<東北の本棚>音感豊か独特のリズム
[レビュアー] 河北新報
同じ表題のシリーズ詩集を20代から10年ごとに刊行しており、3作目となる。前回30代の2作目で「カロリーオフ」としていた作品テイストは、一転して「まったりこってり黒糖風味」。40代になった作者が自らの存在をじっくり味わいつつ、音感豊かな独特のリズムで言葉を発する。
本書は4章構成。第1章「まったりとゆったりと」の「日常」では<とりとめのない話をして/何気なく笑った/なんとなく食事をして/それとなく聞いた/さりげない時間は/思いがけない宝石>と穏やかな時間の貴さをかみしめる。
第2章「ほどほどの苦みで」は東日本大震災後の混沌(こんとん)の中でつづった作品が続く。「何もしない休脳日」の<何も聴かず/何も見ず/何も話さず/何も書かず/全てのことが刺激になるので/しばらく脳を放っておく(後略)>という表現は被災地で暮らしてきた人に共通する感覚だろう。

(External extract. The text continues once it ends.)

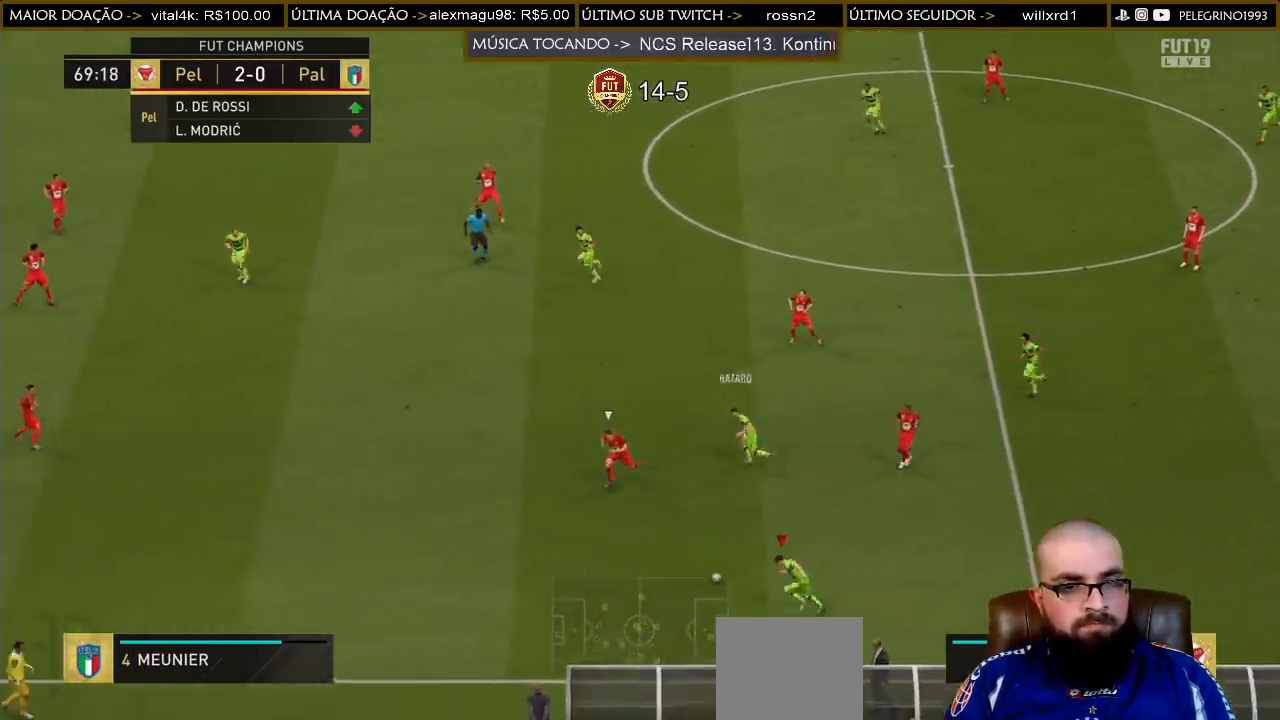
{"buttons": [], "left_stick": "up", "right_stick": "center", "events": [[67, "left_stick", "up"]]}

それでも自称「音声詩人」のテンポの良い言葉に感じられるのは前進力。仕事の傍らつぶやくような第3章「すっきりとした切れ味で」や朗読ライブの台本をまとめた第4章「こってりしたコクで」には悲しくも滑稽な人生の味がある。
著者は1970年仙台市生まれ。fmいずみの番組でレギュラー番組を持つ。
ポエムピース03(5913)9172=1296円。